Given 0.6–0.9ms cross-zone vs 0.06ms same-zone, this is likely to make a significant difference for the read-heavy PostgreSQL workload once `crush_location` is correctly configured.
 
the client needs to know where it is. Each Proxmox node must have `crush_location` set in `/etc/ceph/ceph.conf`
By default /etc/ceph/ceph.conf is a symlink to /etc/pve/ceph.conf which makes it the same on each cluster node.

AFAIK it is easier to use ceph config set to set the values in the config db for each Proxmox node.

Code:
ceph config set client.HOSTNAME crush_location az=az1
 
  • Like
Reactions: tchaikov
Thanks for explanation but after reading ceph documentation about rbd_read_from_replica_policy, i don't understand why i need to modify my ceph.conf to set crush_location, it's already defined in the crush map on the documentation below the closest OSD is determined by CRUSH map ?
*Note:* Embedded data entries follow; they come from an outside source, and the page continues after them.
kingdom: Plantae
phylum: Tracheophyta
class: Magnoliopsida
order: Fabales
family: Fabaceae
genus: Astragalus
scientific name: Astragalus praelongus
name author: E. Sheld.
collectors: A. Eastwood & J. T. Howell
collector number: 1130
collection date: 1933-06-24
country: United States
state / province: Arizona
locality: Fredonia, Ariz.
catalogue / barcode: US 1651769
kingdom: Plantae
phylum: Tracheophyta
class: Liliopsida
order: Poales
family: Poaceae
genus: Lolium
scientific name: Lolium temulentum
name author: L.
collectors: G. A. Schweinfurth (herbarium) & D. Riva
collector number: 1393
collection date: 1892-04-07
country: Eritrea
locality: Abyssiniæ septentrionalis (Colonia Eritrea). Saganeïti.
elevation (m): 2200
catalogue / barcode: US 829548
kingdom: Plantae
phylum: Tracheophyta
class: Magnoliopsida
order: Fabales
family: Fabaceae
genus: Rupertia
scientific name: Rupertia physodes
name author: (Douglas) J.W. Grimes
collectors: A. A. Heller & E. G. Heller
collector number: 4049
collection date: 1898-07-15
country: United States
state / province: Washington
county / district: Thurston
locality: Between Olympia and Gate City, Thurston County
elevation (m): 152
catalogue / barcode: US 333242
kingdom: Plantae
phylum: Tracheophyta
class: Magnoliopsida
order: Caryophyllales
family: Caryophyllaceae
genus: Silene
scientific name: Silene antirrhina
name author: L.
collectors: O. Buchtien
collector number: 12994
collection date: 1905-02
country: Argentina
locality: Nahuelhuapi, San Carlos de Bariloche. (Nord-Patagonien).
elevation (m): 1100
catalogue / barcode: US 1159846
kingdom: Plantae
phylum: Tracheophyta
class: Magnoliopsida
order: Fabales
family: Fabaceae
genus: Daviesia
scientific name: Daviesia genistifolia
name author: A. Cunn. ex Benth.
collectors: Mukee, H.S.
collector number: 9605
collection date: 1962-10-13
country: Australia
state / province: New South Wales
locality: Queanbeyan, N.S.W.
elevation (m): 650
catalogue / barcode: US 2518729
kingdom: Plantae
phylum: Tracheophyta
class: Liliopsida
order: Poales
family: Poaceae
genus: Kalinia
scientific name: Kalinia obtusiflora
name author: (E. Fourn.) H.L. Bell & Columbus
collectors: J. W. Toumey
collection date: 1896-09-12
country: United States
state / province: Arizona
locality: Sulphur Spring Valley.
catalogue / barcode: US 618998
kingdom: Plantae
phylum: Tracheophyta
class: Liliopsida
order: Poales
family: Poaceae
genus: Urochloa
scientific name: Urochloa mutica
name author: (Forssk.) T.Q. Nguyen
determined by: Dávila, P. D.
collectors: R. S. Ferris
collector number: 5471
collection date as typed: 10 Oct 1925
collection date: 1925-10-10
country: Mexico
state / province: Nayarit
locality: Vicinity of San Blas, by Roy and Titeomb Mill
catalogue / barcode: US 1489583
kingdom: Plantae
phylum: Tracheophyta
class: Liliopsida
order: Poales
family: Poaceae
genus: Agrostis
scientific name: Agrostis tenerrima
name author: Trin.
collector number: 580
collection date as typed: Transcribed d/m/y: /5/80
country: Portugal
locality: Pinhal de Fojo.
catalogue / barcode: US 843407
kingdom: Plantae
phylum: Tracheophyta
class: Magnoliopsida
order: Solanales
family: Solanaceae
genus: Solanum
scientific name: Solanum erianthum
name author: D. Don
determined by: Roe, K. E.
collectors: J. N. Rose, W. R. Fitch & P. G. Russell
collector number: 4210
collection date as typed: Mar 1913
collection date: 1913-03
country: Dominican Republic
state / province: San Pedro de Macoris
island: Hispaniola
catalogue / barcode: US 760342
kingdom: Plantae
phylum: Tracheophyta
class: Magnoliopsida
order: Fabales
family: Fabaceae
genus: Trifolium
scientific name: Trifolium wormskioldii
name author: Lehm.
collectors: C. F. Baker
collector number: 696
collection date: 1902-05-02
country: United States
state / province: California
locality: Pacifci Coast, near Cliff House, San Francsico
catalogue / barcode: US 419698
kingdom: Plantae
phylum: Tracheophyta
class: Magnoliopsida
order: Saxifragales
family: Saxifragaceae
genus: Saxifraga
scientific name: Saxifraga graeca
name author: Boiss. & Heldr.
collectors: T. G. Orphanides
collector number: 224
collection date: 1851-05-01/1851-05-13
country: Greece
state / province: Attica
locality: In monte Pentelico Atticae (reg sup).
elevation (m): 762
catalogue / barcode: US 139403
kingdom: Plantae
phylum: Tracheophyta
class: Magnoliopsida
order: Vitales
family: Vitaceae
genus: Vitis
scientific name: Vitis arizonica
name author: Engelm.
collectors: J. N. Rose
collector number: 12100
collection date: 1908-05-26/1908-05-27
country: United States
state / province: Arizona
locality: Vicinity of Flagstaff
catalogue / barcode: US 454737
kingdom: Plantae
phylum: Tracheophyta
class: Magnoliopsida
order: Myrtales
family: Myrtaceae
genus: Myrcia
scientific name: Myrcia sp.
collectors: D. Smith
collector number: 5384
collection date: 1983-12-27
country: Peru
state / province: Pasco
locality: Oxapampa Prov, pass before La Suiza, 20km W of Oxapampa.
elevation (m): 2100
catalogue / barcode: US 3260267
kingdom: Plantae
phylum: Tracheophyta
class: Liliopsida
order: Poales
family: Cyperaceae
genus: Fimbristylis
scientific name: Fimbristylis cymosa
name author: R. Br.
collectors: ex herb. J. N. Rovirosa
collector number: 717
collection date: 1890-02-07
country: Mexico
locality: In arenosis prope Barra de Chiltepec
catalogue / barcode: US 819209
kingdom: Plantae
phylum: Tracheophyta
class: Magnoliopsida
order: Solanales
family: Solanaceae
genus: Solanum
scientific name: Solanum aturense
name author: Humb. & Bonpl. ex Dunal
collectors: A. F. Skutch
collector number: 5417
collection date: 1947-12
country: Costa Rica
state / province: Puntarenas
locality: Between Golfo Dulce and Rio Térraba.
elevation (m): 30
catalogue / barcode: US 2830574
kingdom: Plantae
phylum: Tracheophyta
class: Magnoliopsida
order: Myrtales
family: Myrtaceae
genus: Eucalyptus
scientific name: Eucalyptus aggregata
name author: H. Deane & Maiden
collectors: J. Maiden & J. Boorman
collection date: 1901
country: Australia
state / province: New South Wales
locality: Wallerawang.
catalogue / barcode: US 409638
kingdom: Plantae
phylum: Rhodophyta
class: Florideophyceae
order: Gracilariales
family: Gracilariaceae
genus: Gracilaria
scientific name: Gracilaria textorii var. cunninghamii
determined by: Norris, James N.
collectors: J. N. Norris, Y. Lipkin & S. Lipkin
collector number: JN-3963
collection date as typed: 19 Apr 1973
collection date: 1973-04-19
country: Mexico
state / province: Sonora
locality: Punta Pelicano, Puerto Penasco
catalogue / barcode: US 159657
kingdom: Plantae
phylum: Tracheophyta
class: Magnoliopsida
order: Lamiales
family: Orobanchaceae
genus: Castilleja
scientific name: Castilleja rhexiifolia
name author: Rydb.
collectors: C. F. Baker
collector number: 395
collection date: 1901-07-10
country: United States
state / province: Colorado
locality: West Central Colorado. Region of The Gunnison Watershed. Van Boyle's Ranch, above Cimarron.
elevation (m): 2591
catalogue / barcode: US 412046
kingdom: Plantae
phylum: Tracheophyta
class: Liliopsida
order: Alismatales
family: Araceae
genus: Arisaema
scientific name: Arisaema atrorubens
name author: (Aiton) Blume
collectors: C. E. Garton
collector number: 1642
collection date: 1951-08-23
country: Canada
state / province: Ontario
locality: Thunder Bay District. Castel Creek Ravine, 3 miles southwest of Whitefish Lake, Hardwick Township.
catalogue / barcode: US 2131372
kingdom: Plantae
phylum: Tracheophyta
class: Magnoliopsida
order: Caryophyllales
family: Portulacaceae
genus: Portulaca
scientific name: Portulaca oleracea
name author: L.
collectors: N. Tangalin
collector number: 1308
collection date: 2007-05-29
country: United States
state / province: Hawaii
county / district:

rbd_read_from_replica_policy

Policy for determining which OSD will receive read operations. If set to default, each PG’s primary OSD will always be used for read operations. If set to balance, read operations will be sent to a randomly selected OSD within the replica set. If set to localize, read operations will be sent to the closest OSD as determined by the CRUSH map. Unlike rbd_balance_snap_reads and rbd_localize_snap_reads or rbd_balance_parent_reads and

I have another question about krbd,
  • Do i just need to click on the checkbox in proxmox storage section to enable it ?
  • Why it's not enabled by default if has better performance ?
  • What the drawback of krbd ? i have understand that librbd and krbd doesn't have the same features implemented but it's not clear what feature is working or not.